Dr Yaa Ashante Waa Archer Ngidi of the Institute of Afrikology speaking at the event. Picture: Jacques Naude/African News Agency (ANA)

She said although it had long been recognised by governments in the US, Canada, and more recently Ireland and the UK, countries such as South Africa had only just adopted the observation to reflect on the journey traversed, and their struggles from colonialism, apartheid and freedom.

“It is an annual commemoration to understand black history going beyond stories of racism to spotlight black achievement. In our case, it is also celebrated in February the month in which Nelson Mandela was released from prison.”

Ahmadiel Ben Yehuda, the spokesperson of the African Hebrew Israelites of Jerusalem, said African people needed to be sanitised from certain ideas and perspectives that dominated the world, and which had subsequently infected all of Africa and its institutions.

Yehuda said if anything African people had to be honest with themselves that the war, struggles, and controversy continued and that these were not peaceful times yet.

“The adversaries of our people count on us being unconscious, they count on us having put our faith and hopes in political and economic solutions even though they have no intentions of actually bringing about a social system that will create parity and equality.”

As a result of this, he said there had to be radical transformations not just economically, but spiritually too.

“We need to acknowledge where we are, and in doing so we have nowhere to go but up. We had to get to rock bottom and be truthful with ourselves that this is not how we are meant to live.”

In referencing the attack on Ukraine by Russia, Yehuda said such news was an indication that the former world was breaking apart.
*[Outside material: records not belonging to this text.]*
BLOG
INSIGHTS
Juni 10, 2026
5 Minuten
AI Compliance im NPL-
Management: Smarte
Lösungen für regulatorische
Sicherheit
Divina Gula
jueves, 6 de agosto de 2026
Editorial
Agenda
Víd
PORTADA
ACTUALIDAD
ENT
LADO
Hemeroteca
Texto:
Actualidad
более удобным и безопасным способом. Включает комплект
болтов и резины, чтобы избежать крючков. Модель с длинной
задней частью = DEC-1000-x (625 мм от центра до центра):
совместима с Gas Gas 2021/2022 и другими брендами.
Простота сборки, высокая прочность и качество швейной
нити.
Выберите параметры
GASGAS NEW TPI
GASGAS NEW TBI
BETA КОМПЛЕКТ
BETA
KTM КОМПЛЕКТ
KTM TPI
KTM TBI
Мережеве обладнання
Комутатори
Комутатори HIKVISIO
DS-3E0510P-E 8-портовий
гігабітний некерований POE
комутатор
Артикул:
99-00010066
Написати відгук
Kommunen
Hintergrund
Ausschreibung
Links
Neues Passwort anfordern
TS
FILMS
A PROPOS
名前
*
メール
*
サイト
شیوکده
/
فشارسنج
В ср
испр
“What is happening with Russia, Ukraine, Nato, America, China and Taiwan? It is telling us that their world is breaking apart, and if we continue to pursue their ideals and models for politics, governance, education and economics we will simply reap the same results they are reaping right now.

“It is the end of times biblically speaking, but it is not the end of the planet but the end of that unrighteous world system that we are witnessing now.”
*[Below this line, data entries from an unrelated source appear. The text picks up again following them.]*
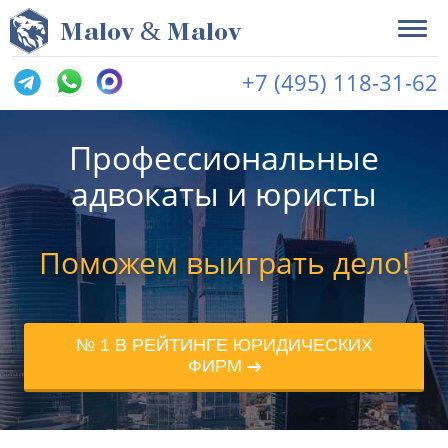
&
M
alov
M
alov
+7 (495) 118-31-62
Профессиональные
адвокаты и юристы
Поможем выиграть дело!
№ 1 В РЕЙТИНГЕ ЮРИДИЧЕСКИХ
ФИРМ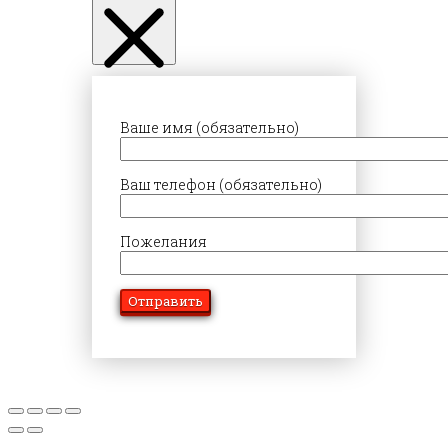
Ваше имя (обязательно)
Ваш телефон (обязательно)
Пожелания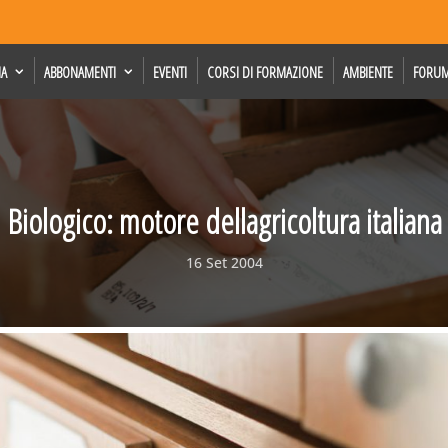
IA
ABBONAMENTI
EVENTI
CORSI DI FORMAZIONE
AMBIENTE
FORU
Biologico: motore dellagricoltura italiana
16 Set 2004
Director of the Institute of Afrikology Dr Yaa Ashantewaa Archer-Ngidi said the learning of black history had to be intentional, but most importantly had to include the youth and young children.

She said commemorating occasions such as Black History Month was important as there remained many Africans who still did not believe that “we are the great empire”.

“We have been subject to a story of victimisation, that every time we open our mouths we talk of apartheid as if that was the first instance of victimisation. Apartheid is the baby of the victimisation because we now know the first real and intentional invasion happened 1 000 years ago.”

As it is, she said it was important for African people not to look to reinvent the wheel as former leaders such as Marcus Garvey had left the blueprint behind for Africans to use for the way forward.

“My biggest hope and inspiration is for the African man, women, and child to tap into their divine self, how we think, what we look at, how we deal with our hearts.”